今考えると身体が疲れていたのではなく脳が疲れて動けなかったのです。
でも"脳疲労"なんて言葉も知らず、入院して止まっていた時間を取り戻さなければと無理をして動き回っていました。
私は自分だけの問題でしたが、職場に戻る方はもしかすると自分+周囲からのプレッシャーでもっと無理をされるかもしれません。
だからこそ回復期の退院時には、脳疲労について本人にも家族にもきちんと説明をしてほしいと願っています。
高次脳機能障害の有無に関わらず、身体の疲労ではなく、脳が疲れて動けなくなること、起きていられなくなることを伝えてほしいです。
ありふれた日常生活の一つ一つが脳を損傷した人にとっては刺激であり、疲労してしまうことをしっかり説明して日常に送り出してほしいと思います。
甘えではないということ
「目の見えない白鳥さんとアートを見に行く」のなかで視覚障害者の白鳥さんが幼少時に思ったことについて書かれています。
白鳥さんが生まれたのは一九六九年。両親はふたりとも晴眼者で、親類一円を見回しても視覚障害者はいなかった。そのため、家族には「目が見えない=苦労するに違いない」という漠然としたイメージがあり、特に白鳥さんを「けんちゃん」と呼んで溺愛した祖母は、繰り返しこう諭した。
「けんちゃんは目が見えないんだから、ひとの何倍も努力しないといけないんだよ。
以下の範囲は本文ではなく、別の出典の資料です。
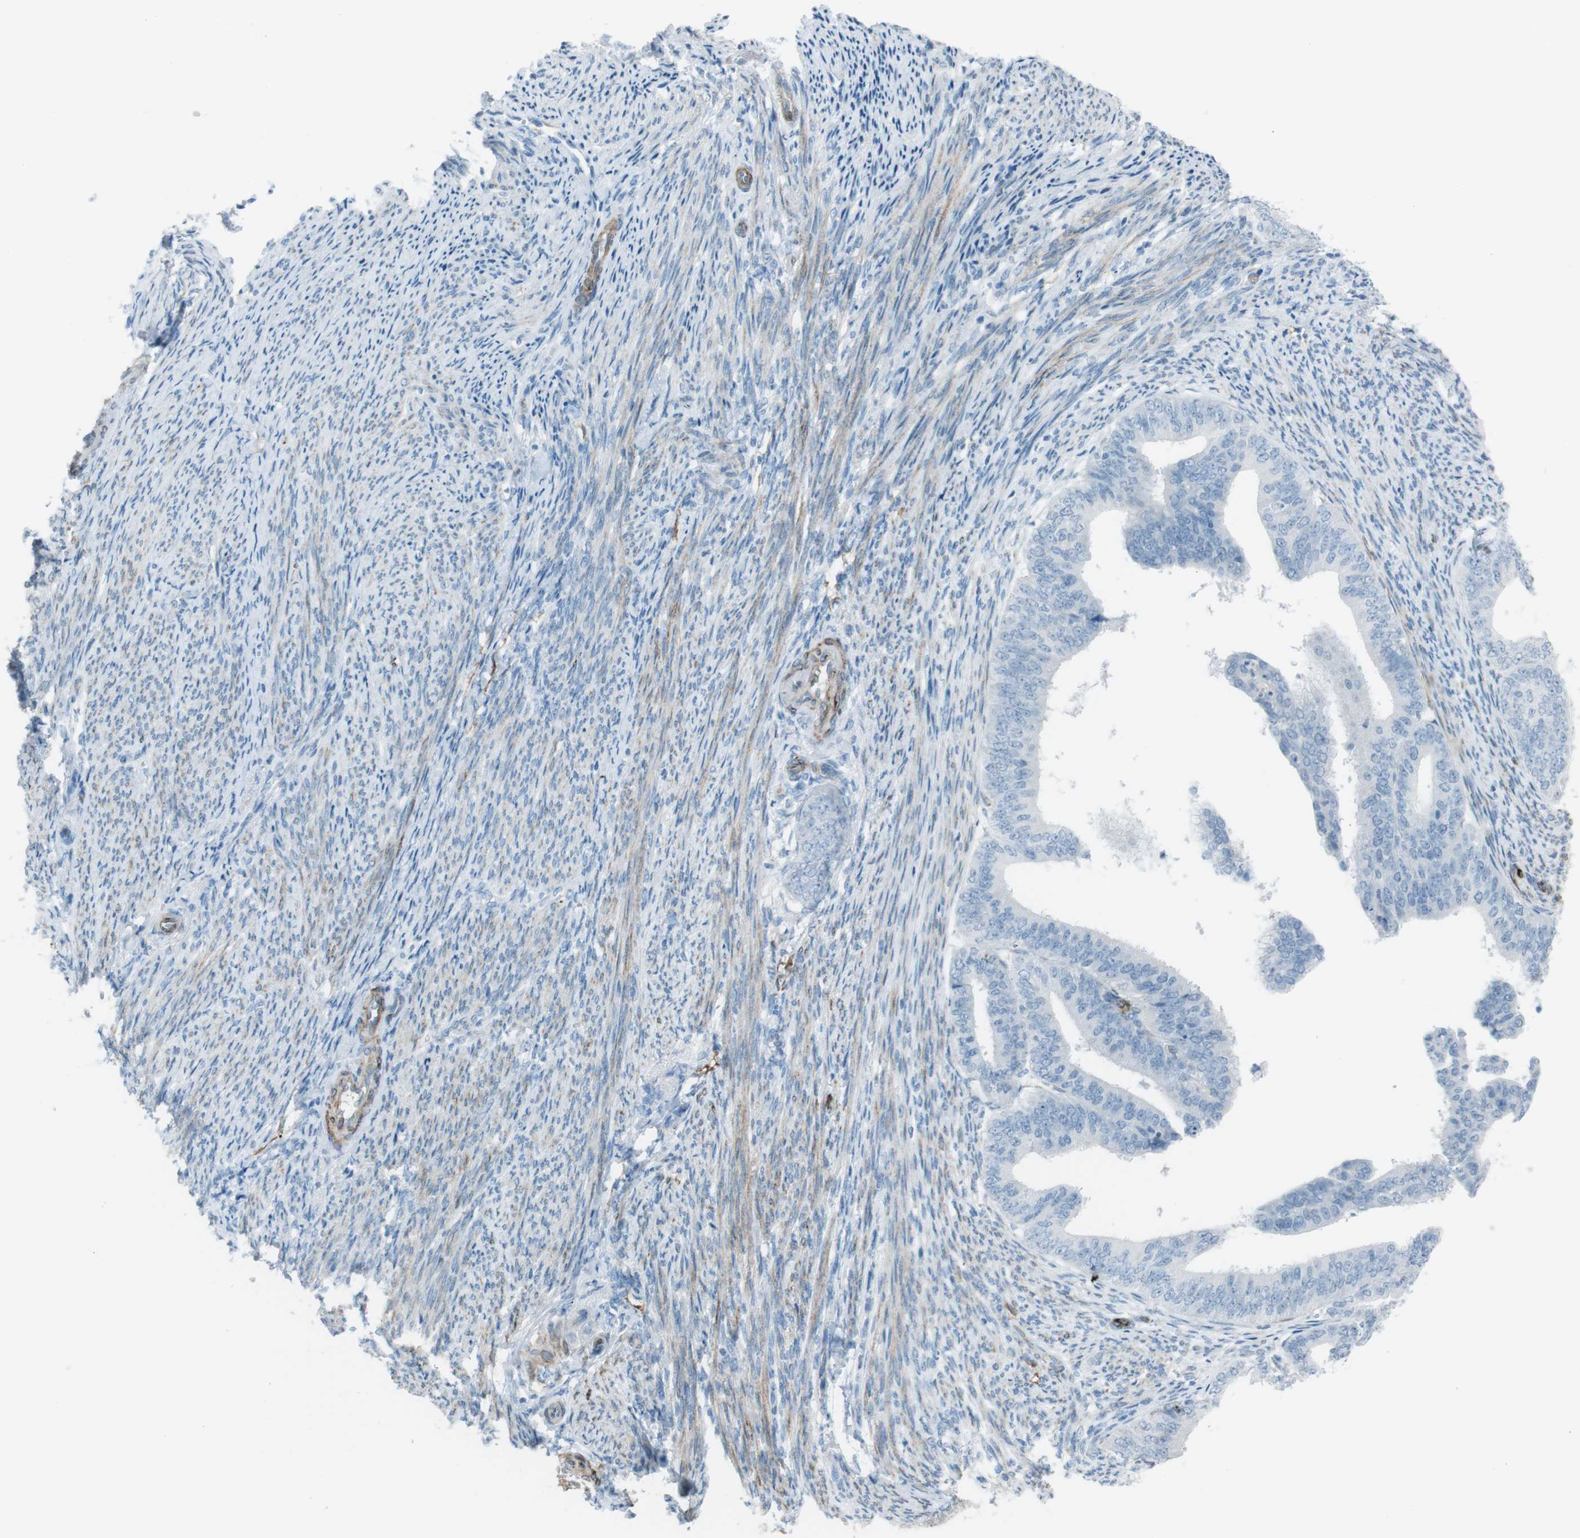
{"staining": {"intensity": "negative", "quantity": "none", "location": "none"}, "tissue": "endometrial cancer", "cell_type": "Tumor cells", "image_type": "cancer", "snomed": [{"axis": "morphology", "description": "Adenocarcinoma, NOS"}, {"axis": "topography", "description": "Endometrium"}], "caption": "A photomicrograph of adenocarcinoma (endometrial) stained for a protein reveals no brown staining in tumor cells.", "gene": "TUBB2A", "patient": {"sex": "female", "age": 63}}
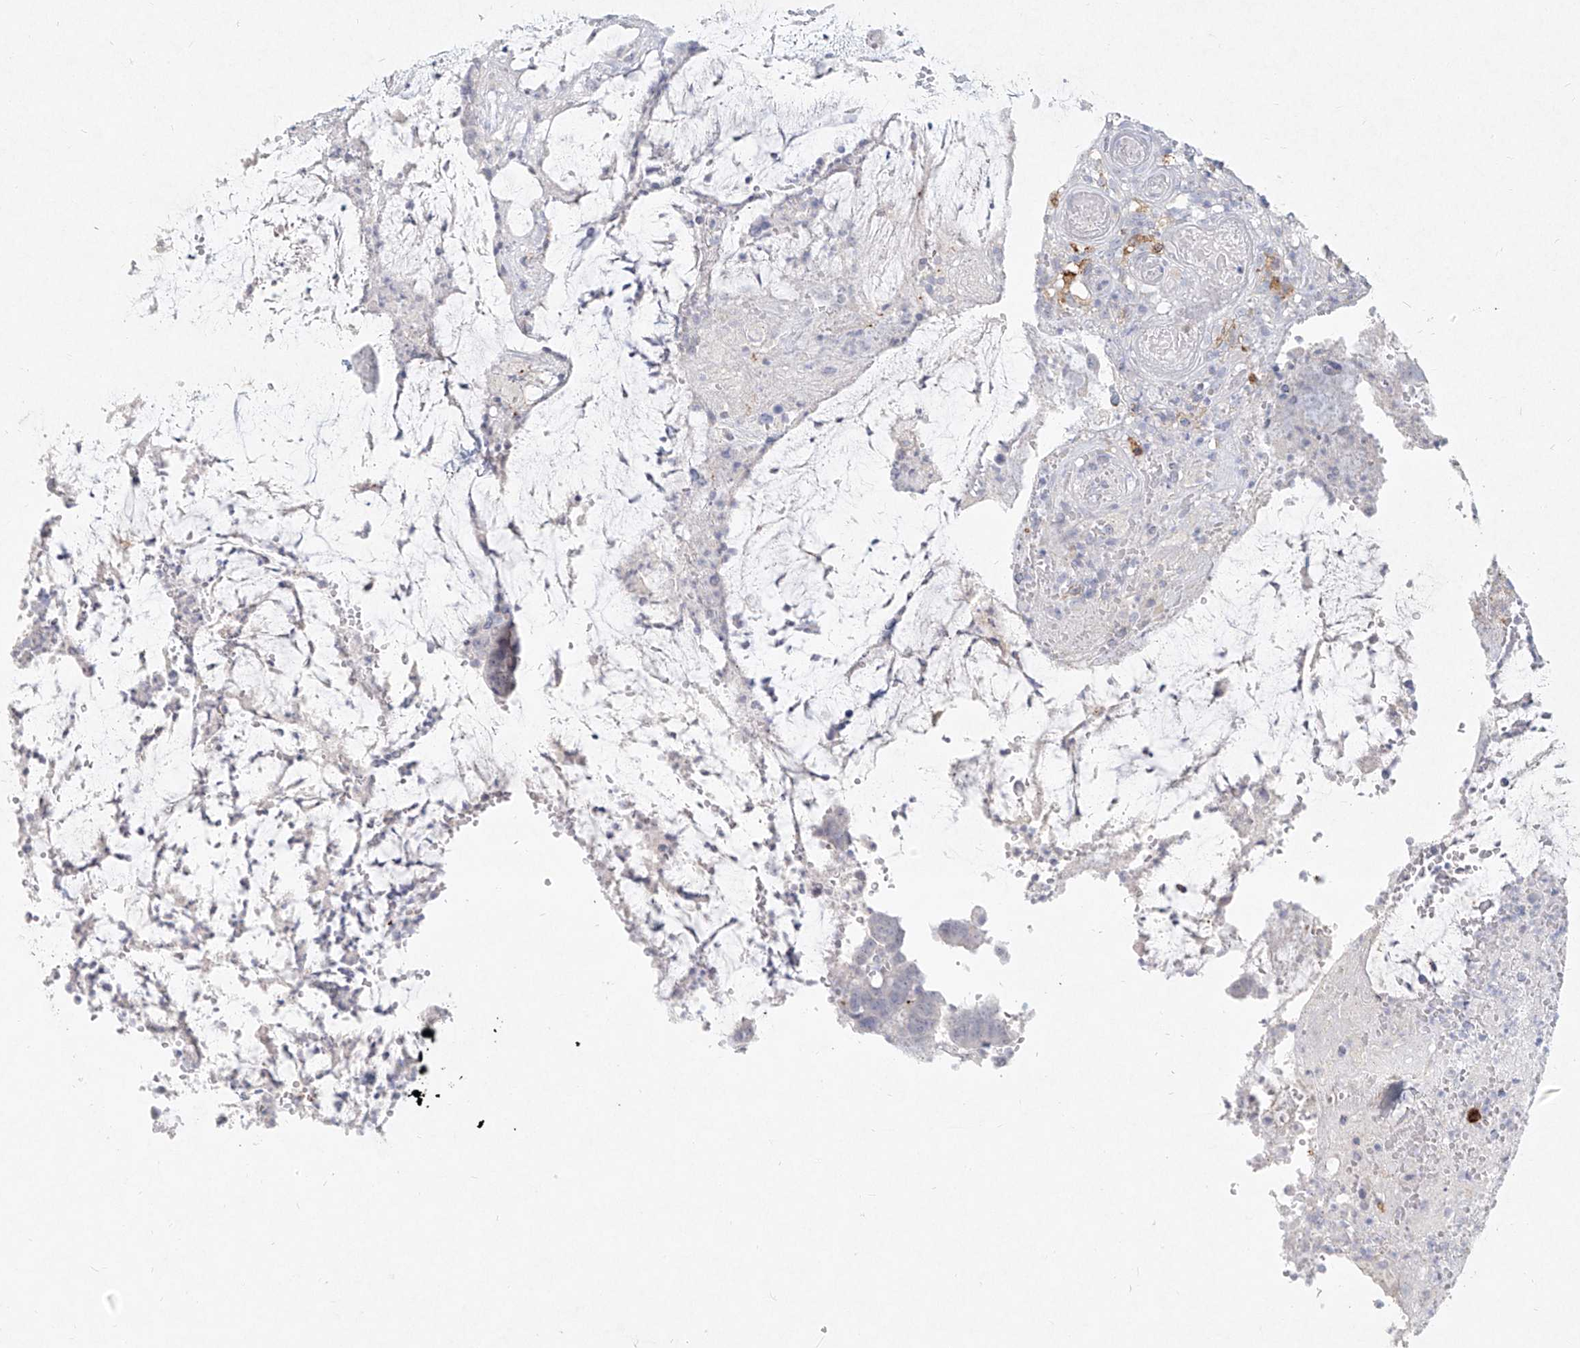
{"staining": {"intensity": "negative", "quantity": "none", "location": "none"}, "tissue": "colorectal cancer", "cell_type": "Tumor cells", "image_type": "cancer", "snomed": [{"axis": "morphology", "description": "Adenocarcinoma, NOS"}, {"axis": "topography", "description": "Rectum"}], "caption": "High magnification brightfield microscopy of colorectal cancer stained with DAB (3,3'-diaminobenzidine) (brown) and counterstained with hematoxylin (blue): tumor cells show no significant expression.", "gene": "CD209", "patient": {"sex": "female", "age": 66}}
助けてもらったらありがとうと言うんだよ」
それを聞いた幼少時代の白鳥さんは、じゃあ目が見えないひとは努力しなくていいの?そんなのずるい!と感じた。
「自分には、目が見えないという状態が普通で、"見える"という状態がわからないから"見えないひとは苦労する"と言われても、その意味がわからなかった」
先天性ではなく中途障害者である私たちは、何でもなく動けていた世界からいきなり苦労しなければ動けない世界へと突き落とされてしまいました。
努力しなければ元のようには動けない。いえ、努力しても元のようには動けない中で、歯痒く情けない思いをしながらそれでも頑張って毎日を送っています。
もしも白鳥さんのようにひっくり返して考えたら"健常者は努力しなくても日常生活を送れるのだからずるい"ということになるのかもしれません。
怠けて健常者の何割しか動いていないわけではなく、努力して何とか健常者の何割かまで動いているのです。
そう考えると労力を少し減らして心も体も疲弊せずに済む方法を取ってもいいのではないでしょうか?
環境を整えるために周りの人に手助けをお願いしてもいいのではないでしょうか?
そう考えて私たち自身が少し自分を解き放してあげてもいいのかもしれないと感じています。
健常者にとってはなんでもない日常生活のなかで、少しでもストレスが少ない生活を選ぶこと、バリアフリーの生活を望むことは、車椅子の方が階段ではなくエレベーターを使うことと同じなのだと当事者も家族もそして世の中の方にも理解してもらえたらと思っています。